May 3, 2022, 7:30:40 AMMay 3
to Macaulay2
I tried to run this integral closure in characteristics 3 and 7 with icFracP, but the calculation did not finish overnight.

You are going mod an ideal that is an intersection of two primes, P1 and P2, both of which have height 3.  The calculation mod one of them is fast, and it returns z/y, z/v, for example.  This means that if you represent the total ring of fractions as K1 \oplus K2, then (z/y, anything in the ring) and (z/v, anything in the ring) is integral over your ring and is not in your ring.

Some integral closure computations take too long, yours may be one of them.

Irena

### Douglas Leonard

May 3, 2022, 10:00:19 AMMay 3

I give up. How about showing what P1 and P2 are explicitly?
Then how about what K1 and K2 are explicitly?
Then, if it is not already obvious, how about integral equations for z/y and z/v?

Doug

Sent: Tuesday, May 3, 2022 6:30 AM
Subject: Re: [EXT] [Macaulay2] Integral closure error

### Irena Swanson

May 3, 2022, 5:33:16 PMMay 3
to Macaulay2
You get P1 and P2 with running primaryDecomposition (of the ideal).  Then Ki = R/Pi.

The integral closure of R equals the integral closure of R/P1 \oplus R/P2.

Once you see the presentation of R/P1, the equation of integral dependence of z/y and z/v is easy by observation of the one relevant binomials in the generating set.  Namely, one of the generators of P1 is y^2 v - z^2,
so an equation of integral dependence of z/y is (z/y)^2 - v.  Since a Groebner basis of P1 also contains yv^5-z^5, then an equation of integral dependence of z/v is (z/v)^5 - y.

i1 : input "mac/intclMay2022"

ii2 : R = ZZ/7[x,y,z,v,h,f]

oo2 = R

oo2 : PolynomialRing

ii3 : I = ideal (y^2*v-4*x^9-z^2,x*h-z*v^2+y^5,x*f-v^3+y^3*z)

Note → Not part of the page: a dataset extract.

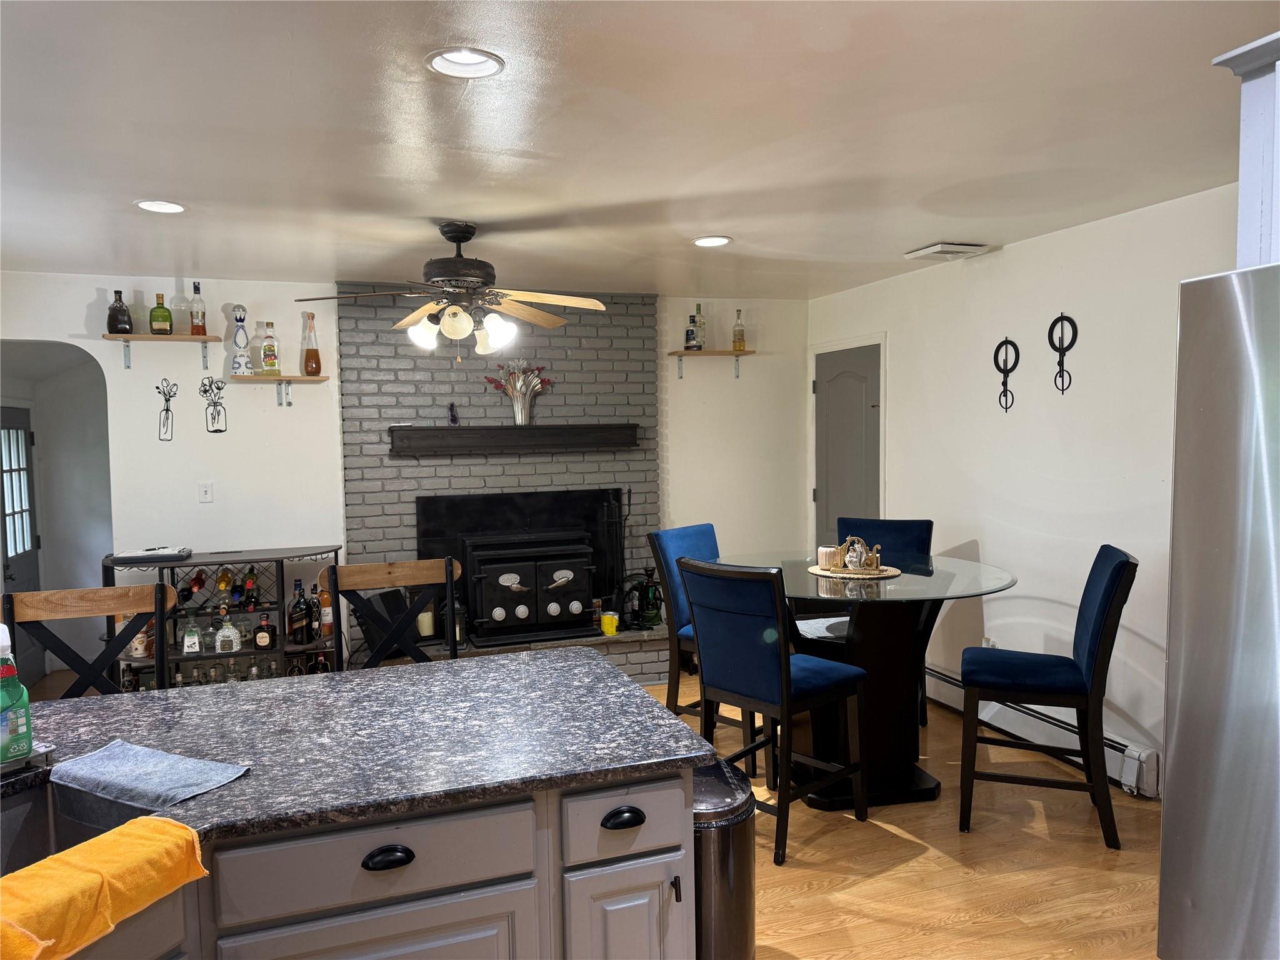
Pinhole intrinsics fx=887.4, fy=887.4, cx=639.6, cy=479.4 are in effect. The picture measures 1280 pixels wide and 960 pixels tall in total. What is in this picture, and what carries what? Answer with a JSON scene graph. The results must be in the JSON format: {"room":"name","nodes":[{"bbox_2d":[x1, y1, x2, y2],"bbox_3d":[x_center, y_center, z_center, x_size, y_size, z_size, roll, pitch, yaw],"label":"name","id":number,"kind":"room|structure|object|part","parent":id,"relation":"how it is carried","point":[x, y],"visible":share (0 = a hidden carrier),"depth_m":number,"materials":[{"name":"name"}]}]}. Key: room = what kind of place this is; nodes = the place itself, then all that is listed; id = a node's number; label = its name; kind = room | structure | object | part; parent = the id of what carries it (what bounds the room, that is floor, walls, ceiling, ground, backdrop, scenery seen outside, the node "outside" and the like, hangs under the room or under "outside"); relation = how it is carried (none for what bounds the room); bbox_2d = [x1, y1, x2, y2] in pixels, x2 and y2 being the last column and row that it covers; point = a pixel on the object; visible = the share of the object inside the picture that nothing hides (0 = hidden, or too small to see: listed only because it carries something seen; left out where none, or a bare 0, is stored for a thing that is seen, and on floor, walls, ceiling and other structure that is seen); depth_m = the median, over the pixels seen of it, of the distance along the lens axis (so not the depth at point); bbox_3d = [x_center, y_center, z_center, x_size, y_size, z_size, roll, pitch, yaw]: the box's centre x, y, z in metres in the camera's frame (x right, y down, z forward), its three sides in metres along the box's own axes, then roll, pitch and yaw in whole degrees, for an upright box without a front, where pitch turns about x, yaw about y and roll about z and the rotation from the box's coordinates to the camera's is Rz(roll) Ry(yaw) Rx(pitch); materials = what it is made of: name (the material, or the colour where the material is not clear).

9    2     2   5      2         3     3
oo3 = ideal (3x  + y v - z , y  - z*v  + x*h, y z - v  + x*f)

oo3 : Ideal of R

ii4 : I == radical I -- true, intersection of two prime ideals, both of height 3

oo4 = true

ii5 :  primaryDecomposition I

2     2     3    4   3     3   5      2           3     3
oo5 = {ideal (x, y v - z , y*z  - v , y z - v , y  - z*v ), ideal (y z - v  +
--------------------------------------------------------------------------
2 3    2 2      2            5      2           3 2    6        2
x*f, y v  - z v  - x*y f + x*z*h, y  - z*v  + x*h, y*z v  - v  - x*y*z h +
--------------------------------------------------------------------------
3     2 2   9     2      2   8 2     2           8 3
2x*v f - x f , x  - 2y v + 2z , x v  - 2y f + 2z*h, x y  + 2v*h - 2z*f)}

oo5 : List

ii6 :

i7 : icFracP(R/oo5_0)

2   2
z  z  y*z  y   v   v
o7 = {1, -, -, ---, --, --, -}
y  v   v    v   z  y

o7 : List